What lines in the records below mention "Member"? List them all.

Extracted page text data
----

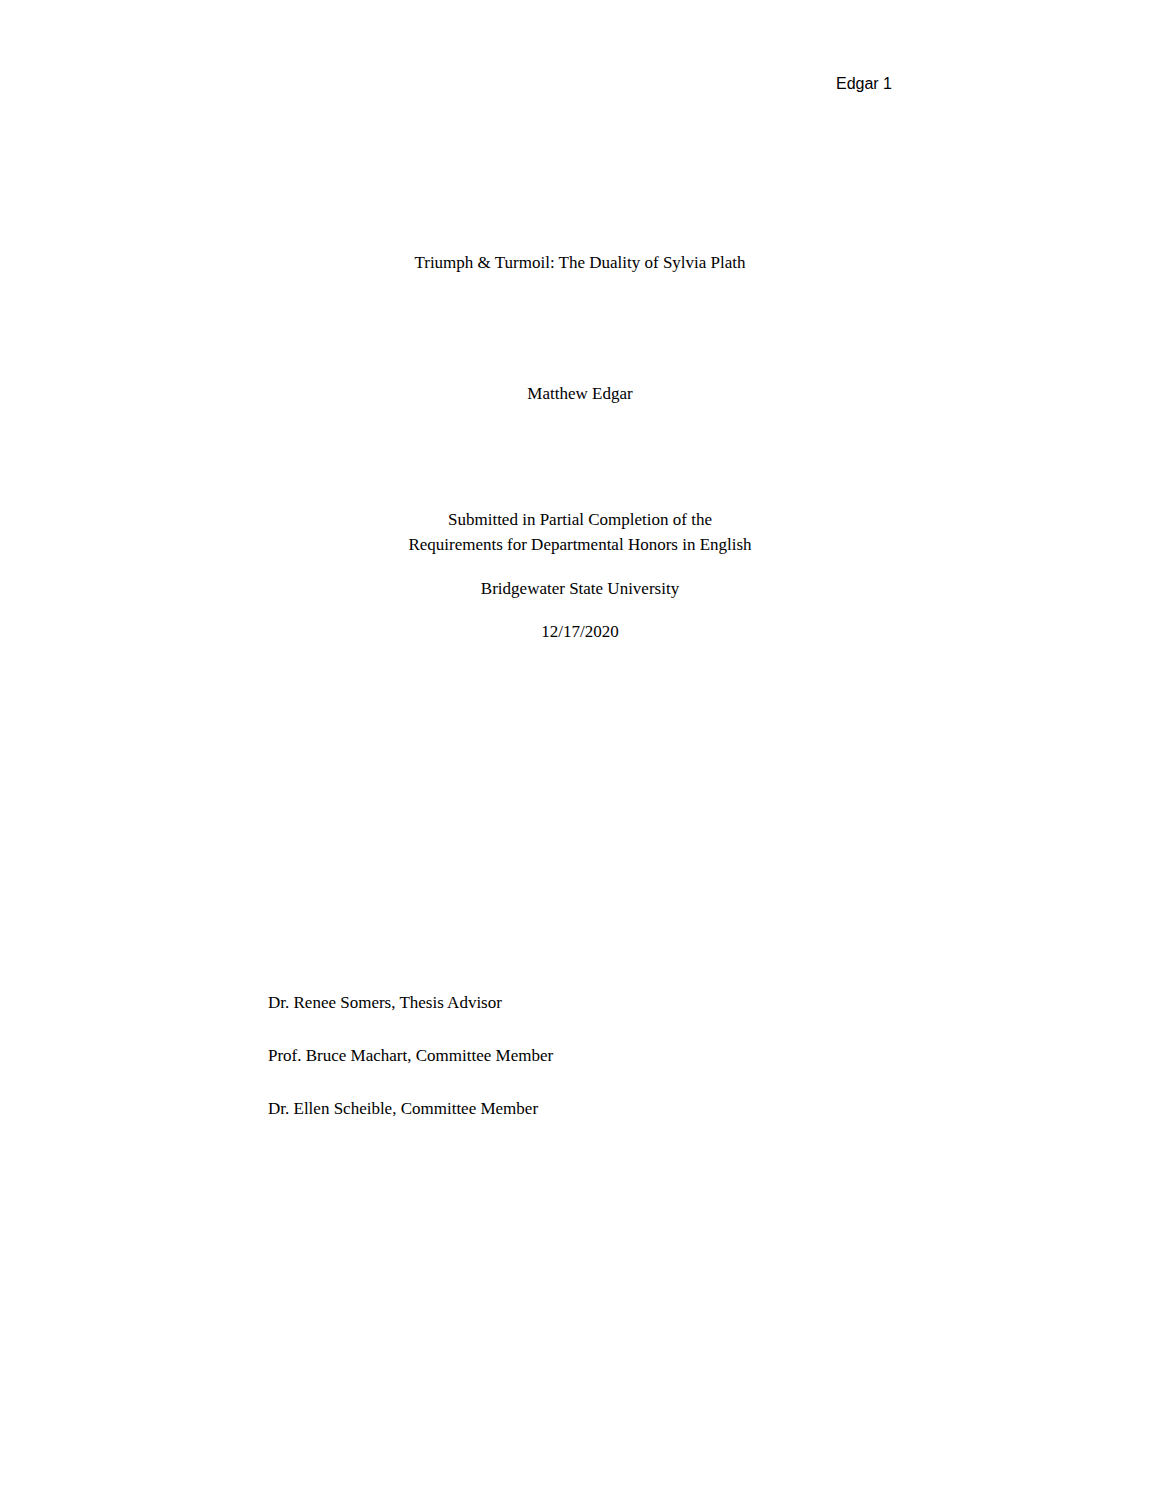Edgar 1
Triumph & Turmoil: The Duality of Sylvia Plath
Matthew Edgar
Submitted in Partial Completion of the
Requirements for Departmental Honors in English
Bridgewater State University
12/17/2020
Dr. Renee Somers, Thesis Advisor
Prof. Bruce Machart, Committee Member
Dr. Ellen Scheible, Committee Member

----

Your response:
Prof. Bruce Machart, Committee Member
Dr. Ellen Scheible, Committee Member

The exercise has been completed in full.